## Work task:
Please copy exactly the lines from the first in the records through the line that contains "Externer Link zu https://www.bosshammersch-buer", but not the pictures.

## Source data:
*** Begin section ***

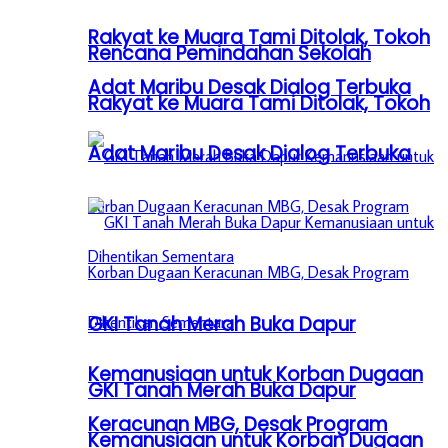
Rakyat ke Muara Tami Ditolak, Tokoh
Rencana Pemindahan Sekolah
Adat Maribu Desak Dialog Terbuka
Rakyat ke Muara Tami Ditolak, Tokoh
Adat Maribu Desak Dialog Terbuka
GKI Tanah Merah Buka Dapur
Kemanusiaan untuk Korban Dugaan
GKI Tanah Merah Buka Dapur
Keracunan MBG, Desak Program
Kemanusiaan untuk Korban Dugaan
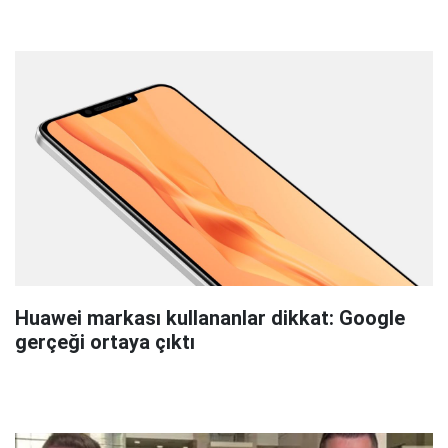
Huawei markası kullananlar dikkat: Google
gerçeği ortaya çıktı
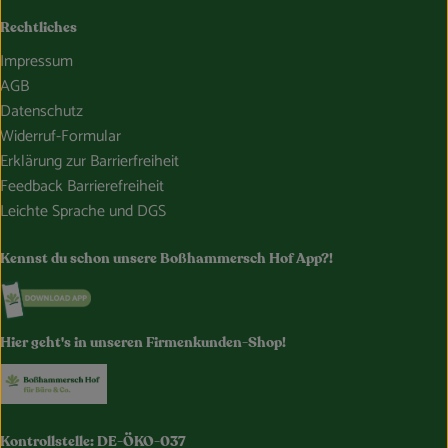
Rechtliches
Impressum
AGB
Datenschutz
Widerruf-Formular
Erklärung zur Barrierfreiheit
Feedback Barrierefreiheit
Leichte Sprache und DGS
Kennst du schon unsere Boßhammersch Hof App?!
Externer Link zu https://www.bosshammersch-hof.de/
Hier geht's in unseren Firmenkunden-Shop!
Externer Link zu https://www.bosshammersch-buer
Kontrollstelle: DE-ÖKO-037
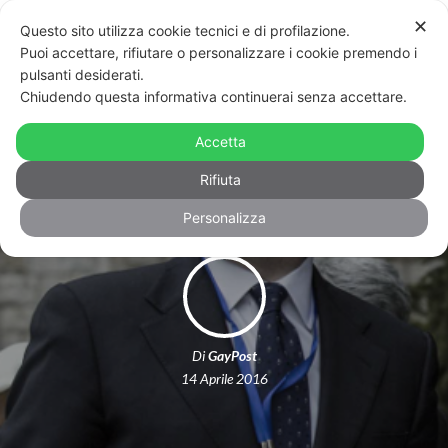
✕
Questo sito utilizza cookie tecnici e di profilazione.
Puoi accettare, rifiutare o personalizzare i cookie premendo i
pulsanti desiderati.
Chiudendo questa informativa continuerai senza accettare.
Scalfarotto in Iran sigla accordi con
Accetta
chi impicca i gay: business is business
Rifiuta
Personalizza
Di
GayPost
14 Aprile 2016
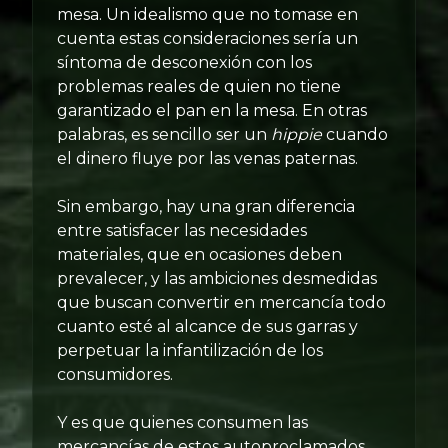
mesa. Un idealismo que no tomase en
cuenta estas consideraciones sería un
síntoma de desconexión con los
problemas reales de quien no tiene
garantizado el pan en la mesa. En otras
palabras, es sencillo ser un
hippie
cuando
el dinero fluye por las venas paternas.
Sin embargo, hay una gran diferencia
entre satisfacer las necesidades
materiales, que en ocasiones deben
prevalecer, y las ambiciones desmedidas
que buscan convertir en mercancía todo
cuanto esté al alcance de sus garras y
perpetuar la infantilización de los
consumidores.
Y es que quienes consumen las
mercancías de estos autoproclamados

*** End section ***

## Solution to the problem:
Rakyat ke Muara Tami Ditolak, Tokoh
Rencana Pemindahan Sekolah
Adat Maribu Desak Dialog Terbuka
Rakyat ke Muara Tami Ditolak, Tokoh
Adat Maribu Desak Dialog Terbuka
GKI Tanah Merah Buka Dapur
Kemanusiaan untuk Korban Dugaan
GKI Tanah Merah Buka Dapur
Keracunan MBG, Desak Program
Kemanusiaan untuk Korban Dugaan
Huawei markası kullananlar dikkat: Google
gerçeği ortaya çıktı
Rechtliches
Impressum
AGB
Datenschutz
Widerruf-Formular
Erklärung zur Barrierfreiheit
Feedback Barrierefreiheit
Leichte Sprache und DGS
Kennst du schon unsere Boßhammersch Hof App?!
Externer Link zu https://www.bosshammersch-hof.de/
Hier geht's in unseren Firmenkunden-Shop!
Externer Link zu https://www.bosshammersch-buer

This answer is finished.